> Extrait de page:
○ ○ ○ ○
• AgoraVox sur Twitter
  • RSS
  • Agoravox TV
  • Agoravox Mobile

Accueil du site > Tribune Libre > Le mépris des femmes en Hongrie

Le mépris des femmes en Hongrie

L’exhibition sexuelle publique par le leurre d’appel sexuel est limitée par la morale du groupe. En revanche, celle du malheur d’autrui par le leurre d’appel humanitaire ne l’est quasiment pas. Les autorités hongroises viennent de le montrer à quelques mois d’intervalle. On a analysé, le 23 septembre, une publicité visant à attirer l’attention sur le recensement de la population hongroise au mois d’octobre (1). Voici l' affiche qui était diffusée en mai dernier pour combattre l’avortement (2).

Le gouvernement hongrois use de toutes les ressources perverses du leurre d’appel humanitaire pour stimuler les réflexes susceptibles d’empêcher une femme de recourir à un avortement.
○ ○ ○ ○
> Données fournies:
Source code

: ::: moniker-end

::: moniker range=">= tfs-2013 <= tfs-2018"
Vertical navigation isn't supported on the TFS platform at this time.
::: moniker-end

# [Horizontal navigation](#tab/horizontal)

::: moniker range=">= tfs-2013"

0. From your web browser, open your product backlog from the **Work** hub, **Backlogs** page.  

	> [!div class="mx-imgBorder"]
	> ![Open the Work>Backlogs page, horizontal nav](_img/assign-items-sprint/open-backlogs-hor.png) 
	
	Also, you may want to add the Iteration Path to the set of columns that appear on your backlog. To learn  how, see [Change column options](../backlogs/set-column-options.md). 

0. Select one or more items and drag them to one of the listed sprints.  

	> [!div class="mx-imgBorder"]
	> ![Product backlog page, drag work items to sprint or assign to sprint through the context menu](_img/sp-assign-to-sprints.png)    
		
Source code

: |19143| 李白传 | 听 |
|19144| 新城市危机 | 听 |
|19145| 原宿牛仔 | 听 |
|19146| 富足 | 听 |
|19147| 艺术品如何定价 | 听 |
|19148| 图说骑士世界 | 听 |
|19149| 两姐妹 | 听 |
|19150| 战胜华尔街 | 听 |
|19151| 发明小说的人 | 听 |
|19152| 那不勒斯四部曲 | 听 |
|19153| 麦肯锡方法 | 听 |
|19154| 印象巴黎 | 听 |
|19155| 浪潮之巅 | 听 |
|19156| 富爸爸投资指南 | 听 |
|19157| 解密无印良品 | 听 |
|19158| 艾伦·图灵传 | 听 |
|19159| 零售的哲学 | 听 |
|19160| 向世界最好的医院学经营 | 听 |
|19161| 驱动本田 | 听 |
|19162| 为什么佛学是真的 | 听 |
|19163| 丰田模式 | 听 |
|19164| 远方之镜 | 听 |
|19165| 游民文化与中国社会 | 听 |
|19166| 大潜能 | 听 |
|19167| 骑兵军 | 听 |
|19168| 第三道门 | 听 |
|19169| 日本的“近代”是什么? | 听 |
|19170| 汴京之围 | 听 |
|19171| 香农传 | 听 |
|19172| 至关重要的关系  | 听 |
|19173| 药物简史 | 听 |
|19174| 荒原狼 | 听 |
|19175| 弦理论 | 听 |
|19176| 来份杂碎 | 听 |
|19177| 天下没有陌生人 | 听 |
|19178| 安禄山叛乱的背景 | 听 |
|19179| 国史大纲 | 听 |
○ ○ ○ ○
> Votre objectif: Relevez toutes les entrées de la liste à puces placée au début de l'extrait de page, avant le fil d'Ariane.

> Réponse rédigée:
- AgoraVox sur Twitter
- RSS
- Agoravox TV
- Agoravox Mobile